The canonical answer to that question is certainly the world of so called *converse theorems*, whose basic ideas go back to Hecke's remark that an holomorphic $L$-function satisfying a suitable functional equation should be automorphic. In the legendary paper

*Über die Bestimmung Dirichletscher Reihen durch Funktionalgleichungen*, Math. Ann. 168 (1967)

(legendary in particular because it leaves the modularity of elliptic curves over $\mathbb Q$ as an exercise for the interested reader), André Weil made this precise and deduced that the $L$-function of CM elliptic curves were automorphic. In the language of your question, this shows that Galois representation attached to the torsion points of a CM elliptic curve is automorphic without any consideration of the residual representation.

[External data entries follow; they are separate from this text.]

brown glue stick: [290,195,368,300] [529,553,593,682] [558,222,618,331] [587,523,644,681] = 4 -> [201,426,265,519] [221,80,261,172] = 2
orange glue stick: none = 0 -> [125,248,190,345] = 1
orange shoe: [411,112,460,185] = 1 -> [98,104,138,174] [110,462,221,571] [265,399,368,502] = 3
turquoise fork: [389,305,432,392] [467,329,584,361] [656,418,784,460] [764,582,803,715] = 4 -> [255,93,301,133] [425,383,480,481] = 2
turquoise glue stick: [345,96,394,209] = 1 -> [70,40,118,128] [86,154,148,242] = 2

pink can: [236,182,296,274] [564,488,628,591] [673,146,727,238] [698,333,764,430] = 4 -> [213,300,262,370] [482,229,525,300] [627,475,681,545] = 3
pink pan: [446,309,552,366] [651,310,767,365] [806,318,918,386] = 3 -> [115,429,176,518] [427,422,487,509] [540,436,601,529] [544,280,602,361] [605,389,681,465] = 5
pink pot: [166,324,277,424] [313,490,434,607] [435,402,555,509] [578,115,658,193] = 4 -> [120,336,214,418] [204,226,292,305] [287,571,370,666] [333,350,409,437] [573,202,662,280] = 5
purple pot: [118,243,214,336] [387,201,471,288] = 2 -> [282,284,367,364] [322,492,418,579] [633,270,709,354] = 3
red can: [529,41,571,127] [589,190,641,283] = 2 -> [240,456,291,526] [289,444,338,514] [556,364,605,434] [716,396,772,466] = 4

If you want a conditional, modern incarnation of this principle, consider for instance the following theorem.

**Theorem**: Let $\rho:\operatorname{Gal}(\bar{\mathbb Q}/\mathbb Q)\longrightarrow\operatorname{GL}_{2}(\mathbb C)$ be a continuous representation whose $L$-function $L(\rho,s)$ is holomorphic. Then $\rho$ is automorphic.

This theorem (due I believe to Andrew Booker and Muthu Krishnamurty) is proved by a generalization of Weil's converse theorem, and with no consideration of the residual representation. In theory, it applies in situations in which the residual techniques of your question are not at present applicable, namely when $\rho$ is even. On the other hand, I don't believe we have any way to check the hypothesis that $L(\rho,s)$ is holomorphic except by proving that $\rho$ is automorphic, so in that sense the theorem is only a partial success.